Abaküs Yazılım
17. Hukuk Dairesi
Esas No: 2016/12670
Karar No: 2019/5190
Karar Tarihi: 29.04.2019

Yargıtay 17. Hukuk Dairesi 2016/12670 Esas 2019/5190 Karar Sayılı İlamı

Özet: (Bu özet Yapay Zeka tarafından yazılmıştır. Hukuki olarak geçerliliği yoktur.)

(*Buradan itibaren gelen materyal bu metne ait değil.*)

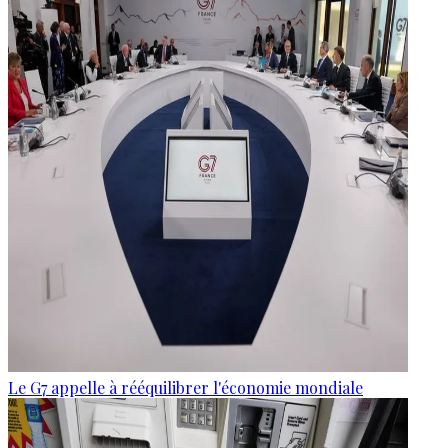
Le G7 appelle à rééquilibrer l'économie mondiale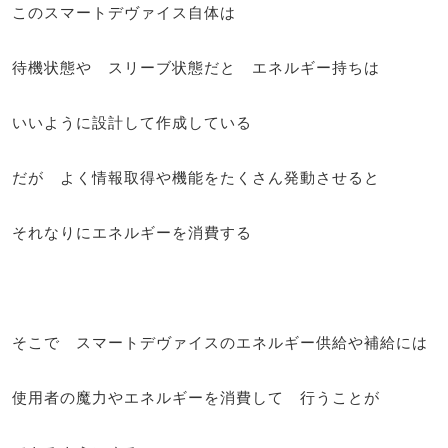
このスマートデヴァイス自体は
待機状態や スリーブ状態だと エネルギー持ちは
いいように設計して作成している
だが よく情報取得や機能をたくさん発動させると
それなりにエネルギーを消費する
そこで スマートデヴァイスのエネルギー供給や補給には
使用者の魔力やエネルギーを消費して 行うことが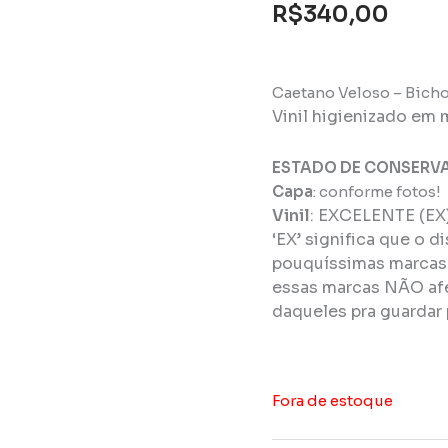
R$
340,00
Caetano Veloso – Bicho
Vinil higienizado em 
ESTADO DE CONSERV
Capa
: conforme fotos!
Vinil
:
EXCELENTE (EX
‘EX’ significa que o d
pouquíssimas marcas 
essas marcas NÃO afe
daqueles pra guardar 
Fora de estoque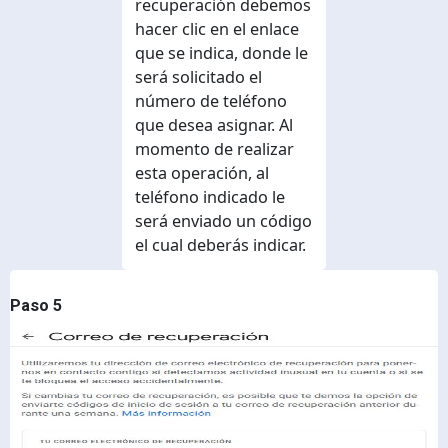
recuperación debemos
hacer clic en el enlace
que se indica, donde le
será solicitado el
número de teléfono
que desea asignar. Al
momento de realizar
esta operación, al
teléfono indicado le
será enviado un código
el cual deberás indicar.
Paso 5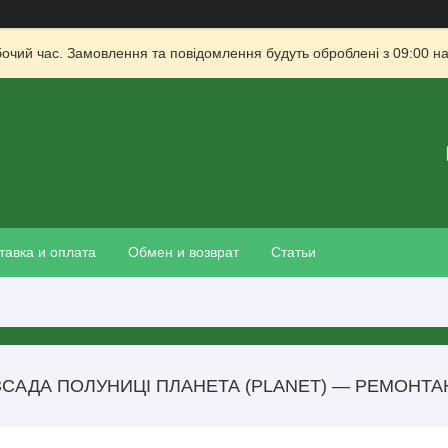
бочий час. Замовлення та повідомлення будуть оброблені з 09:00 на
тавка и оплата
Обмен и возврат
Статьи
САДА ПОЛУНИЦІ ПЛАНЕТА (PLANET) — РЕМОНТА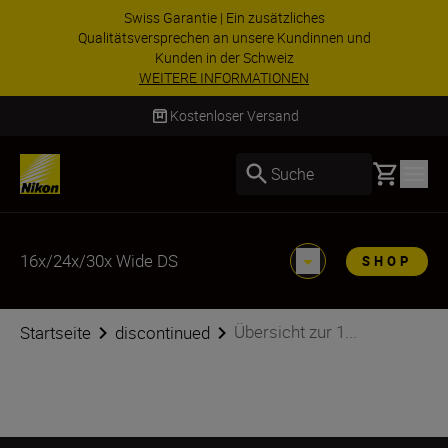
Swiss Garantie | Ein zusätzliches
Qualitätsversprechen an unsere Kundinnen und
Kunden in der Schweiz
WEITERE INFORMATIONEN
Kostenloser Versand
Basket
Suche
16x/24x/30x Wide DS
SHOP
Übersicht zur 1...
Startseite
discontinued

Davalı trafik sigortacısı, kazada ölen davacıların oğlu için tazminat ödemiş ancak davacılar daha yüksek bir tazminat talep etmiştir. Sigorta Hakem Heyeti, kısmen haklı buldukları davacılara bir miktar tazminat ödenmesi kararını çıkarmıştır. Ancak davacılar, bu karara itiraz etmiş ve Sigorta İtiraz Hakem Heyeti itirazlarını reddetmiştir. Dava, trafik kazası sonucu ölen kişinin destekten yoksun kalma tazminatı isteği ile ilgilidir. Destekten yoksun kalan kişinin sağladığı yardım miktarı doğru belirlenmeli ve gerektiğinde yargıç takdir hakkını kullanarak belirlemelidir. Mahkeme, bilirkişiler tarafından yapılan destek hesaplamasının hatalı olduğuna karar vermiştir. Yargıtay'ın yerleşik uygulamalarına göre belirlenen destek paylarına göre tazminat miktarının belirlenmesi gerektiği belirtilmiştir. 2918 sayılı Karayolları Trafik Kanunu'nun 92. maddesi ve 5684 sayılı Sigortacılık Kanunu'nun 148. maddesi kararda geçen kanun maddeleridir.
17. Hukuk Dairesi         2016/12670 E.  ,  2019/5190 K.

    "İçtihat Metni"


    MAHKEMESİ :Ticaret Mahkemesi


    Taraflar arasındaki tahkim davası hakkında Sigorta Tahkim Komisyonu Uyuşmazlık Hakem Heyeti tarafından verilen 26.01.2016 tarih ve 2016/2255 sayılı karara karşı, davacılar vekili tarafından yapılan itiraz üzerine, Sigorta Tahkim Komisyonu İtiraz Hakem Heyeti tarafından verilen 10.05.2016 tarih ve 2016/1021 sayılı itirazın reddine dair kararın, süresi içinde davacılar vekili tarafından temyiz edilmesi üzerine, dosya incelendi, gereği düşünüldü:
    -K A R A R-
    Davacılar vekili, davalının trafik sigortacısı olduğu motorsikleti sevk ve idare eden davacıların oğlu ...."in karıştığı kazada öldüğünü, davacıların ölenin desteğinden yoksun kaldığını, davalıya yapılan başvuru üzerine 39.150,00 TL. tazminat ödenmişse de bu bedelin gerçek zararın altında olduğunu belirterek fazlaya ilişkin hakları saklı kalmak kaydıyla davacılar için 25.000,00"er TL. maddi tazminatın kısmi ödeme tarihinden işleyecek faiziyle birlikte davalıdan tahsilini talep etmiştir.
    Davalı vekili, davanın reddini savunmuştur.
    Sigorta Hakem Heyeti tarafından, iddia, savunma, toplanan deliller ve benimsenen bilirkişi raporuna göre; davanın kısmen kabulü ile davacı Seyfullah için 6.063,27 TL. tazminatın 05.10.2015 tarihinden işleyecek yasal faiziyle birlikte davalıdan tahsiline; iki ayrı sigorta şirketi tarafından yapılan ödemelerle zararı karşılanan ve karşılanmamış zararı kalmayan davacı ..."nın talebinin reddine karar verilmiş; bu karara, davacılar vekili İtiraz Hakem Heyeti nezdinde itiraz etmiştir. Sigorta İtiraz Hakem Heyeti tarafından, Uyuşmazlık Hakem Heyeti"nin hükme esas aldığı hesap ek raporunun olaya ve Yargıtay içtihatlarına uygun olduğu gerekçesiyle, davacılar vekilinin Hakem Heyeti kararına karşı yaptığı itirazın reddine karar verilmiş; karar, davacılar vekili tarafından temyiz edilmiştir.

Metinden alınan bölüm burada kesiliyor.